Tuesday, March 23, 2010
38. Sadako
Title: Sadako and the Thousand Paper Cranes
Author: Eleanor Coerr
Publisher: Puffin Books
Copyright Date: 1977
Number of Pages: 63
Reading Level: 10+
Genre: Nonfiction
Summary
All Sadako wants to do is run. The books starts out as Sadako and her family are preparing to go to the Peace Day Celebration. Sadako is always in a hurry to get everywhere and she wants to do everything running. Her father wishes she would slow down and be respectful. Sadako doesn’t want to slow down especially when she finds out that she’s been chosen to represent the bamboo class on field day for the relay race. Her family is so proud of her and they all show up to support her on the big day. After the race was finished and her team won Sadako felt really dizzy. All winter long after she would go running the dizziness returned. She didn’t tell anyone including her best friend Chizuko. Sadako was worried that if something was wrong she wouldn’t be able to race in school the next year. The new year came in and Sadako felt that her wishing had worked because the dizziness was gone for a while. One day Sadako was running and she got really dizzy and fell to the ground. Sadako’s teacher was really worried and sent her brother home to get her father.

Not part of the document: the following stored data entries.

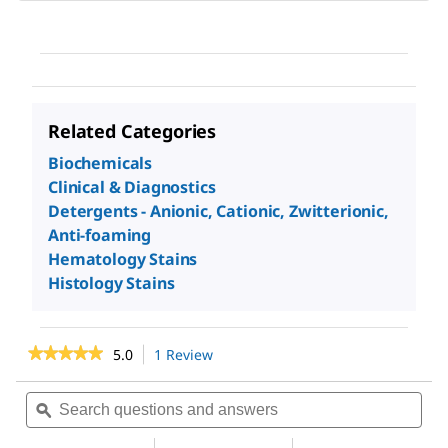
Related Categories
Biochemicals
Clinical & Diagnostics
Detergents - Anionic, Cationic, Zwitterionic,
Anti-foaming
Hematology Stains
Histology Stains
★★★★★
★★★★★
5.0
1 Review
This
action
5
out
will
Search
Sea
of
navigate
questions
ϙ
ques
5
to
and
and
stars.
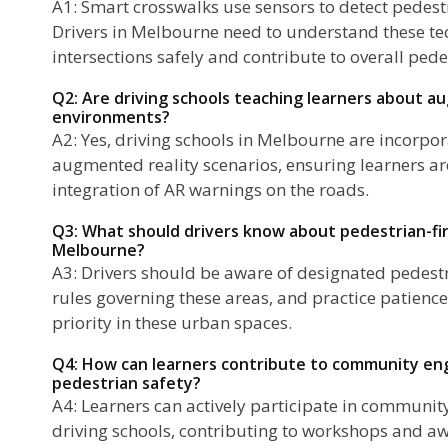
A1: Smart crosswalks use sensors to detect pedest
Drivers in Melbourne need to understand these te
intersections safely and contribute to overall pede
Q2: Are driving schools teaching learners about a
environments?
A2: Yes, driving schools in Melbourne are incorpor
augmented reality scenarios, ensuring learners ar
integration of AR warnings on the roads.
Q3: What should drivers know about pedestrian-fir
Melbourne?
A3: Drivers should be aware of designated pedest
rules governing these areas, and practice patience
priority in these urban spaces.
Q4: How can learners contribute to community eng
pedestrian safety?
A4: Learners can actively participate in communi
driving schools, contributing to workshops and 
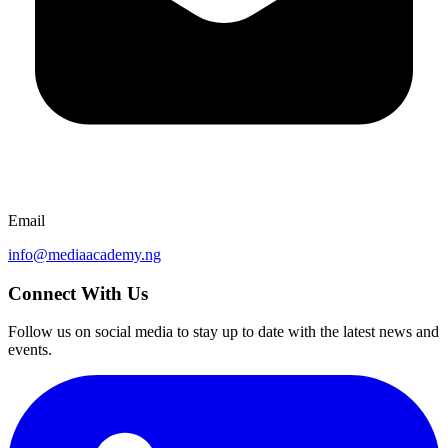
Email
info@mediaacademy.ng
Connect With Us
Follow us on social media to stay up to date with the latest news and
events.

Sadako was taken to the hospital where they x-rayed her chest and did tests on her blood. The doctors had bad news; Sadako had Leukemia. Sadako was told that she would have to stay in the hospital for a while but this made her sad because she knew she couldn’t run. Chizuko came to visit Sadako and brought her a gift. She folded a piece of gold paper into a crane and reminded her friend the story that if she made a thousand paper cranes her wish would be granted. Sadako believed in luck and decided this was a good idea. Her friend taught Sadako how to make the birds and she set to work. Sadako didn’t get better but she kept making the birds until the day when she died. Her class finished the remaining birds and she was buring with all of them. There are monuments dedicated to Sadako including one in the Peace Day Memorial.
Recommendation
I would recommend this to a class learning about WWII. It sheds light on the perspective of the innocent people who were effected by the war. Its after effects were almost worse than the initial drop.
Problems/Conflict
There is no shielding of the truth and horror that befell those people when the atom bomb was dropped. I don’t think this is a bad thing though.
My Reaction
I cried. This was such a sad book. I hoped that she would pull through and beat the cancer but that’s what makes the story that much more compelling I guess. She really believed that if she made those cranes her wish would have been granted. Hope can be the best healer sometimes. This is a touching story that has widened my eyes to the reality of what our atom bombs did to a nation.